Exercise input

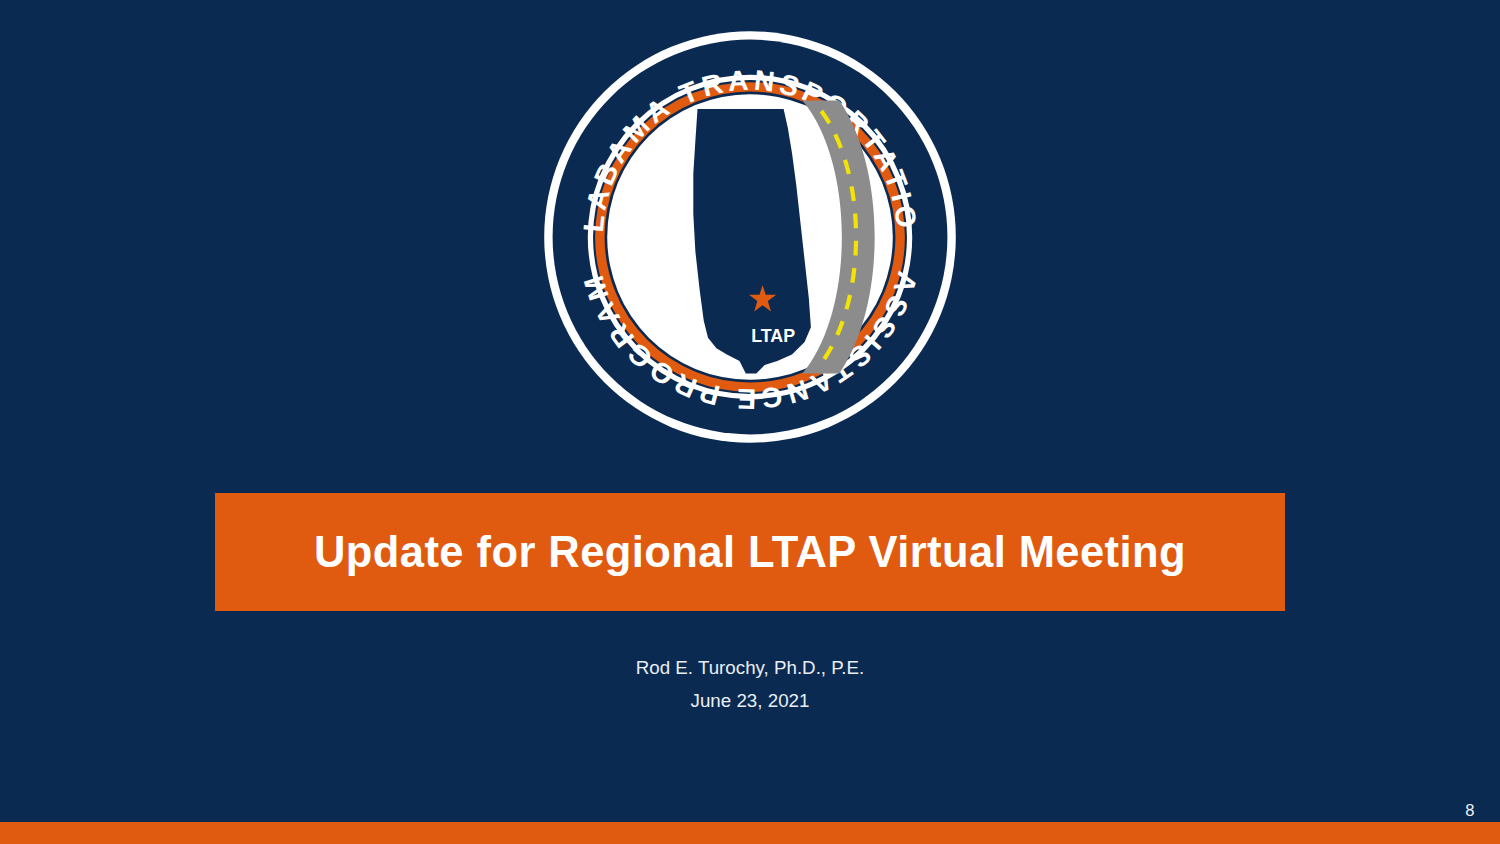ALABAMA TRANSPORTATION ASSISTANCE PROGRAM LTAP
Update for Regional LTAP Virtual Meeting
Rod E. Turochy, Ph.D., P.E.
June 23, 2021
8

What you should do
Please set down every record exactly as it appears, leaving out the pictures.

Finished task
ALABAMA TRANSPORTATION ASSISTANCE PROGRAM LTAP
Update for Regional LTAP Virtual Meeting
Rod E. Turochy, Ph.D., P.E.
June 23, 2021
8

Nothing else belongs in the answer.